Certainly, this is not a moment for a Pollyanna-ish declaration that all will be well if we just wait. Episcopal stridency and infighting don't preach. Repeated USCCB refusal to put as much energy behind anti-racism efforts as behind pro-life efforts is so hurtful and unjust that it has led to a mass exodus of Black Catholics. Bishops' failure to address sexual abuse and its aftermath adequately is horrifyingly immoral and even illegal, not to mention lacking in pastoral compassion. The USCCB's uninformed stances on gender and orientation have alienated thousands. We must continue to face and name these failings, work to correct them and honestly repent our own complicity in them. And yet, now as during Goya's time, worship, prayer, service to the poor and sick and justice work continue.

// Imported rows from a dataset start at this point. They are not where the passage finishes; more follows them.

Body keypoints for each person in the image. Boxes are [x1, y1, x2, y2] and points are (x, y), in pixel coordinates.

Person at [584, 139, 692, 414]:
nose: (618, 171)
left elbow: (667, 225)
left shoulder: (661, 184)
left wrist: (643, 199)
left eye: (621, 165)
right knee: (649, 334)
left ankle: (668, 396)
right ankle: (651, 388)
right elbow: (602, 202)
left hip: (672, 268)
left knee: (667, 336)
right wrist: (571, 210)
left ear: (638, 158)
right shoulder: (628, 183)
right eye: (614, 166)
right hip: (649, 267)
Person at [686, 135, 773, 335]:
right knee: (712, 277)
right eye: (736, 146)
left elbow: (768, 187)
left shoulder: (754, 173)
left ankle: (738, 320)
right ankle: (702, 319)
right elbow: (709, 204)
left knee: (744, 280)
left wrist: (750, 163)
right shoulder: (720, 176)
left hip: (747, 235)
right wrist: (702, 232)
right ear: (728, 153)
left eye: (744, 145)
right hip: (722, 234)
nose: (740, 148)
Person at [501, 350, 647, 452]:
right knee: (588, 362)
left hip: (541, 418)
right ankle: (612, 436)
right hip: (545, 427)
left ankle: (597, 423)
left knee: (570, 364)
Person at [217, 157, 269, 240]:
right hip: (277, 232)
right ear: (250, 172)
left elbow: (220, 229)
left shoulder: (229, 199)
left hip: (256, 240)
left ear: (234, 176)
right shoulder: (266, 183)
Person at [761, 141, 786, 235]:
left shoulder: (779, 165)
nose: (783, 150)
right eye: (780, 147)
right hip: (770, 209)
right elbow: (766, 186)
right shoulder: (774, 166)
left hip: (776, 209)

As we emerge from the pandemic, we can redouble our efforts to live the Gospel in word, sacrament and action.

This is why Goya encourages me.

He leers at the 19-century Spanish church's hypocrisy and even cynically anticipates its demise. But faith and community survived not only the instances of ecclesiastical corruption that he recorded, but countless other episodes throughout Christian history. And they will survive and thrive again if ordinary Christians sustain them. Praying, preserving voting rights, dismantling racism and all forms of injustice and practicing hospitality from the personal to the international scale are our Christian brief, whether or not all of the bishops are aboard.

If Christ is wherever two or three are gathered, the church is what we make of it. We would prefer to have the whole USCCB with us, in pastoral solidarity. But if need be, they can catch up later.

*This article has been updated. An earlier version incorrectly listed Augusto Pinochet instead of the military Junta.